Over the past two years, I estimate I’ve sat in Spiritual Direction with around 200 different people—different backgrounds, cultures, faiths, and stories. Each person uniquely themselves, yet something strikingly similar keeps showing up… a shared ache. A longing beneath the surface. A quiet yearning to stop performing and simply be real.

For those unfamiliar, Spiritual Direction is an intentionally vulnerable space of spiritual formation—an interpersonal experience of being seen and heard in the presence of another. These conversations are often quiet, slow, and tender—but they are anything but superficial. I’ve come to think of spiritual direction as a thin space for the soul.

What is a thin space? Theologians and mystics have used that phrase to describe moments when the veil between the ordinary and the holy feels unusually sheer—when we become suddenly aware of the sacred that’s been there all along. It’s when our senses awaken, and our consciousness tunes to a deeper presence—some would call it God’s presence. I find it helpful to call it Love.

Some find thin spaces in cathedrals, prayer, meditation, worship, or mountaintop views. I find them most often in shared silence, in a deeply felt story spoken aloud, in the long pause between choosing courage and confession. Yes, I encounter Love most often in the presence and truth-telling of another.

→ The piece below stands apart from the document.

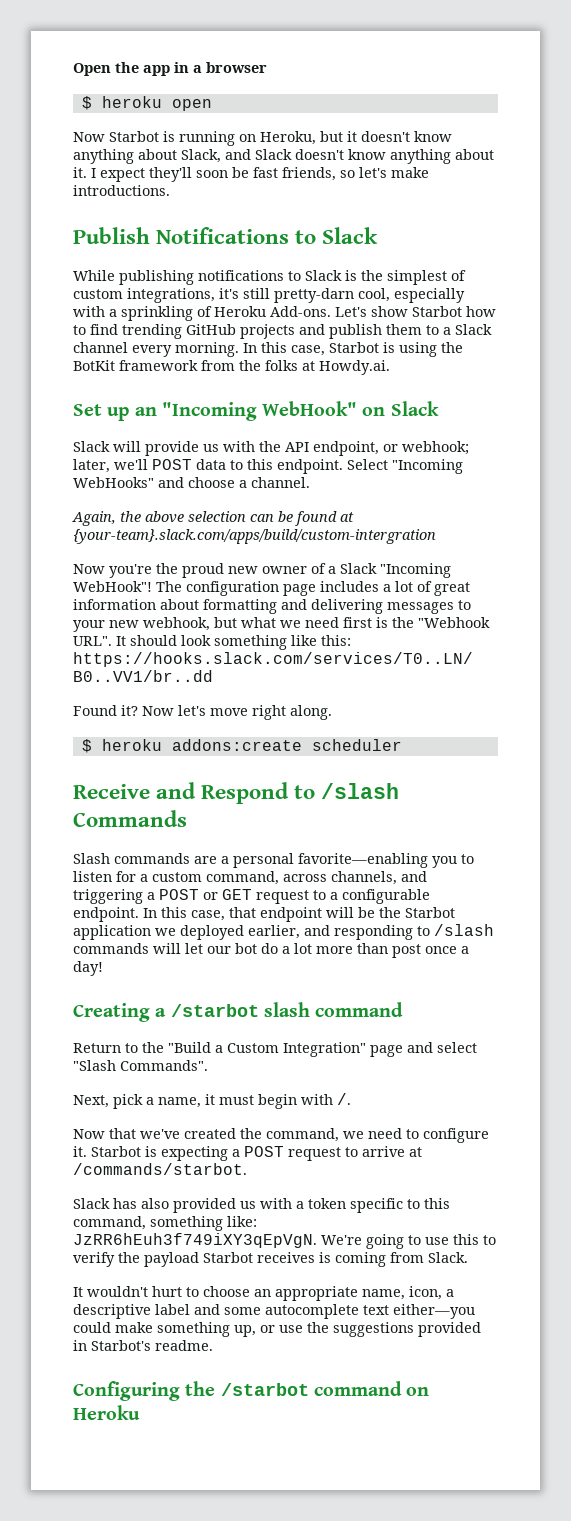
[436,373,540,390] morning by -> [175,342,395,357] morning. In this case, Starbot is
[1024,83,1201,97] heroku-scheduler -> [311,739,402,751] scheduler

So, thin spaces aren’t just mystical mountaintop experiences—they’re also born in the sacred reality of relational presence. And that kind of deep presence often gets blocked—not by malice or intention—but by our tendency to engage relationships through performance rather than presence.

There have been times I’ve caught myself mid-conversation—whether with a friend or a directee—and realized the real me wasn’t actually there. I was pretending. Offering a curated version of myself: a safer, more certain, more acceptable version.

Performing, simply put, is the act of managing how we’re perceived. We shape our tone, posture, and stories to fit what we think someone else wants or needs. I suppose sometimes that’s necessary in life. But often, it’s just hiding. And when we do it habitually, it steals the possibility of thin space. And there’s no room for sacred presence when we’re busy trying to be impressive or invulnerable.

Our relationships often suffer more from who we pretend to be than from who we really are. Most of us don’t wake up intending to wear masks. But we do. We learn to perform—becoming what we think others expect: the competent leader, the smart thinker, the wise counselor, the fun friend, the kind person. These personas aren’t always false—but they’re rarely our whole selves. They insulate us. They make us look connected without letting us be connected. And the longer we lead with them, the harder it becomes to tell the difference between performance and real presence.

It seems that the older I get, the more I too ache for depth—for the kind of relational connection that isn’t managed or performative, but real. I find myself drawn to the intimacy of Love. But I’ve also learned that realness can feel risky. It doesn’t always fit the scripts we’ve inherited or the roles we’re expected to play.

I’ve noticed, in myself and others, how easily we drift into relational performance—how tempting it is to show up as the version we think others want. And occasionally, when I’ve tried to step out of that—when I’ve shown up more whole, more honest, less managed—it hasn’t always gone well. Sometimes, it’s actually strained relationships. Not because I intended harm, but because realness, even when spoken gently, can feel disruptive when it breaks the unspoken rules of performative relationships.

We often say we want authenticity, but it can be hard to hold. We promote vulnerability, but usually only the tidy kind. We confuse real presence with politeness, and treat honesty as something unsettling. And so we learn to hide, to shrink, or to stay surface-level—until we’re no longer known. Or worse, we start believing that showing up as our true selves isn’t welcome—or even safe.

Now, let me be clear… healthy relational boundaries are good. Necessary. But sometimes what we call boundaries are actually refusals and resistances. Refusals to tell the truth. Resistance to discomfort. Refusal and resistance to Love. And when that’s the case, they’re no longer about our health or wholeness…they’re about protecting our fears. Relational walls built from fear often masquerade as “boundaries”—but instead of protecting connection, they block it. What could have been thin place becomes a place of confusion and disconnection.

So what does it mean to risk realness—to show up heart-open, unmasked, and truth-told?

It means choosing to explore your actual being over managing your image.
Embracing silence long enough for truth to speak.
Not offering a right answer, but an honest response.
Receiving someone’s reality without rushing to fix or frame it.
Risking realness—not for shock value, but for the sake of showing up.
And trusting that thin places are holy spaces.

Thin spaces aren’t always comfortable, but they are always sacred. And they open when we forget about ourselves and stop trying to be impressive, good, or right—and instead dare to be real. They form when we refuse to posture and choose to be present.

So today, may you risk realness.
May you help create thin space—holy space—for others to do the same.